Court Creates New Right: Freedom from Fear
By Tom Hudson
“A ban on assault weapons won’t eliminate gun violence in Highland Park, but it may reduce the overall dangerousness of crime that does occur.”
Read that sentence carefully. This law may reduce the overall dangerousness of crime. What does that mean?
They are okay with violent crime as long as it isn’t done with an AR-15. As long as it’s just street thugs burning cars and throwing rocks and bricks and using less-than-large capacity magazines, then we can live with violent crime. But, what is unacceptable is law-abiding citizens owning a firearm that has one of five randomly selected features.
By the way, my bet is that the vast majority of liberals cannot identify these features on a rifle, nor can they tell you what each feature actually does.
The court writes that since “assault weapons” aren’t specifically allowed by the Second Amendment, they can ban them:
“McDonald holds that the Second Amendment creates individual rights that can be asserted against state and local governments. But neither it nor Heller attempts to define the entire scope of the Second Amendment—to take all questions about which weapons are appropriate for self‐defense out of the people’s hands. Heller and McDonald set limits on the regulation of firearms; but within those limits, they leave matters open. The best way to evaluate the relation among assault weapons, crime, and self‐defense is through the political process and scholarly debate, not by parsing ambiguous passages in the Supreme Court’s opinions. The central role of representative democracy is no less part of the Constitution than is the Second Amendment: when there is no definitive constitutional rule, matters are left to the legislative process.“
These judges feel that it is the right of the legislature to decide what types of guns a citizen can own. The Second Amendment is being brushed aside by these gun-haters as irrelevant and outdated. Their view is that the founding fathers never intended citizens to own “military-style” weapons.

***

GIVEN EXERCISE 1 >> In the commentary on the assault weapons ruling, what does the quoted court opinion say McDonald holds?
GIVEN EXERCISE 2 >> According to the court opinion quoted in the commentary on the assault weapons ruling, the relation among which things is best evaluated through the political process and scholarly debate? List them all.
GIVEN EXERCISE 3 >> From the commentary on the assault weapons ruling, repeat the passage that starts at the words "Read that sentence" and stop after "randomly selected features.".

***

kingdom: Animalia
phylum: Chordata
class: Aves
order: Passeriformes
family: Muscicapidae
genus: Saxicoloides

***

RESULT 1 >> It holds that the Second Amendment creates individual rights that can be asserted against state and local governments.

RESULT 2 >> Assault weapons, crime, and self-defense.

RESULT 3 >>
Read that sentence carefully. This law may reduce the overall dangerousness of crime. What does that mean?
They are okay with violent crime as long as it isn’t done with an AR-15. As long as it’s just street thugs burning cars and throwing rocks and bricks and using less-than-large capacity magazines, then we can live with violent crime. But, what is unacceptable is law-abiding citizens owning a firearm that has one of five randomly selected features.